The spectacular collapse of Lehman Brothers is perhaps the most dramatic banking failure in recent memory. The effects are still resonating throughout the financial industry, and its effects will be felt far into the future, even after the current credit squeeze evaporates. But how did such a large, and venerable financial institution such as Lehman Brothers so dramatically collapse, and why didn't anyone know it was about to happen?? The stark answer is that they did. The signs to the market were clear, but nobody acted early enough to avoid the worst banking failure since the Bearings Bank collapse in 1994.
The best way I can describe the situation is to outline, in the form of a timeline, what happened in the days and month leading upto the collapse of the company;
Early summer 2008: JPMorgan is the clearing bank on behalf of clients who have exposure to Lehman Brothers trading. The majority of these trading positions are money market funds and pension funds. JP Morgan also begins making intra-day loans to Lehman Brothers Holdings.
July 2008: The head of JP Morgan's risk department begins asking for collateral from Lehman Brothers Holdings as it becomes clear that Lehman's market exposure problems aren't going away and clients are getting more and more nervous. JP Morgan asks for $5 billion in July, but does not receive it until August. JP Morgan receives structured securities, which it considers difficult to value. When valued, JP Morgan decides that they are worth significantly less than $5 billion although it is quite unclear as to why JP Morgan accepted the structured securities. It is however, worth bearing in mind that Lehman has publicly stated at this time that it is looking for capital and that it wants to sell its investment management business.
Early September 2008: Lehman Brothers still has not raised the capital it requires and at this point has approached several banks about possible mergers but there are no positive developments, or anything on the horizon to suggest that a merger could be in the offing. The company anxiously moves to sell its investment management division to raise the by now, much needed capital, although the outlook for the company begin to take a more steep downward curve, as credit default swaps begin to spike.
September 4 2008: Lehman Brothers Holdings is in real trouble at this point, this time, JP Morgan asks for another $5 billion in cash, concerned that any securities might not be worth their full face value. JP Morgan's internal analysis shows that the initial $5 billion in structured securities received from Lehman Brothers, were now only worth a total of $1 billion. JP Morgan demands payment on behalf of money market fund clients who are demanding collateral on trades with Lehman Brothers. The money would never be recieved by JP Morgan...

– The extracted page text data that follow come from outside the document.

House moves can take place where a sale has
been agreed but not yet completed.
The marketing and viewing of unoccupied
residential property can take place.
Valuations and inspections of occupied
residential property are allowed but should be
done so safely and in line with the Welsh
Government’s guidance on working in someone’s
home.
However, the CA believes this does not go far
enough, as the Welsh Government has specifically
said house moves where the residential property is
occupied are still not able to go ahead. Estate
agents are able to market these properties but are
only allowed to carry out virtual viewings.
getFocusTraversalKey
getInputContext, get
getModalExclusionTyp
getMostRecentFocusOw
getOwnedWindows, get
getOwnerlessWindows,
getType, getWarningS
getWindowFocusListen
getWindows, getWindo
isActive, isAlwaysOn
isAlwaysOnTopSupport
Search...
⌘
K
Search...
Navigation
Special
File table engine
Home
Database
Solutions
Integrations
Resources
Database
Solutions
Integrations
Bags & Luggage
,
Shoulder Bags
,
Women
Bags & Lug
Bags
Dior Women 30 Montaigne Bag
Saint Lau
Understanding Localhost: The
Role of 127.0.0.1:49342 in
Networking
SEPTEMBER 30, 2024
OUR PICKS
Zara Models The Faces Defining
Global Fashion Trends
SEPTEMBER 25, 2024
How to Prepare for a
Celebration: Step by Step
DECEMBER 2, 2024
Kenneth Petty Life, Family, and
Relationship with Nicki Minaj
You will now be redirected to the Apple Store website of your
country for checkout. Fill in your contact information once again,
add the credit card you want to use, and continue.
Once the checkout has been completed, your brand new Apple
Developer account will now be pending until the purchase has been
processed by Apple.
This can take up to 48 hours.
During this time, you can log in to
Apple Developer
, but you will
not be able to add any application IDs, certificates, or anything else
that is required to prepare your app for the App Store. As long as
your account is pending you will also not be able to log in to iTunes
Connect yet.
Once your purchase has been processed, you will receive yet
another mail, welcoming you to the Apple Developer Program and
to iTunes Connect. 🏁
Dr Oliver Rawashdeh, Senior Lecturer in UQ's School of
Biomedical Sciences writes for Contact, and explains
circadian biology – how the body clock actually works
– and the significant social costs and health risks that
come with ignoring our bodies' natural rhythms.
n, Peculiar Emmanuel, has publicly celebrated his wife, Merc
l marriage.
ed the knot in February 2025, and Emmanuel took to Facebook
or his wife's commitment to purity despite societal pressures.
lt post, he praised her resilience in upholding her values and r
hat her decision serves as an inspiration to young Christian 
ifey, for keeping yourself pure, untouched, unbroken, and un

September 9 2008: Steve Black, head of capital markets at JP Morning, knowing that Lehman has not paid the $5 billion from the week before, demands another $5 billion in cash to shore up its positions. JP Morgan recieve just $3 billion from Lehman Brothers Holdings. JP Morgan is getting more and more nervous: there are now mounting concerns that Lehman could go bankrupt if it doesn't urgently raise the required capital. Hours later, JP Morgan learns that Lehman Brothers is going to preannounce its losses and plans to raise capital. JP Morgan and Citigroup call an urgent meeting with Lehman Brothers asking them not to go ahead with the announcement as it would almost certainly spook the markets, and the expectation that sale of the investment management division would not be enough to raise the required funds. Lehman said it was worth $8 billion but Wall Street estimates were less than $3 billion. The firm needed around $4 billion in capital. No progress is made by the close of business.
September 10 2008: Lehman Borthers goes ahead with its pre-announcement and conference call to analysts. They assure investors the firm is healthy despite all the reported liquidity issues and that the firm had delivering capital to JP Morgan to cover positions. Deutsche Bank analyst Mike Mayo asks about the need to raise $4 billion in capital. Lehman's Chief Financial Officer says it doesn't need that much.
September 11-12 2008: JP Morgan discovers that its initial $5 billion wasn't paid. It demands $8 billion immediately. Over those two days Lehman Brothers Holdings delivers the money.
September 12 2008: Cable business channel CNBC, breaks the story that Lehman is attempting to sell itself, although no suitable offers are recieved.
September 13/14 2008: The Federal Reserve tries to save Lehman Brothers through a private sector bailout, but this fails on the Sunday Evening...
September 15 2008: Lehman Brothers Holdings files for Chapter 11 bankruptcy protection.